====== Study material ======

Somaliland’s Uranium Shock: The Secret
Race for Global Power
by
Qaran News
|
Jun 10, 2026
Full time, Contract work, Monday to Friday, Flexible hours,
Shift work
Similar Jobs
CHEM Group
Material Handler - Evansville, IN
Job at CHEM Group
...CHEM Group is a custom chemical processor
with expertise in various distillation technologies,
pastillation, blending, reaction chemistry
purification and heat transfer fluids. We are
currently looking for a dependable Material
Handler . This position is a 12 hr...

======
====== Study material ======

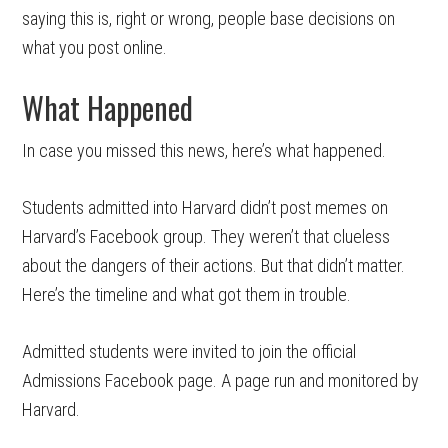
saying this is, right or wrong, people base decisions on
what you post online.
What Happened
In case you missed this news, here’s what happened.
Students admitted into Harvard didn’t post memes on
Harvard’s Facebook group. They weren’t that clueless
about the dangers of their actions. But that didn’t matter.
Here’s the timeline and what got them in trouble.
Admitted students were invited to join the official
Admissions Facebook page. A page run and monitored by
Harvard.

======

» **Task brief**: Copy out the stretch from the line containing "Somaliland’s Uranium Shock: The Secret" through the line containing "Handler . This position is a 12 hr...", changing "dependable" to "reliable" and leaving everything else as it is.

» **Finished task**:
Somaliland’s Uranium Shock: The Secret
Race for Global Power
by
Qaran News
|
Jun 10, 2026
Full time, Contract work, Monday to Friday, Flexible hours,
Shift work
Similar Jobs
CHEM Group
Material Handler - Evansville, IN
Job at CHEM Group
...CHEM Group is a custom chemical processor
with expertise in various distillation technologies,
pastillation, blending, reaction chemistry
purification and heat transfer fluids. We are
currently looking for a reliable Material
Handler . This position is a 12 hr...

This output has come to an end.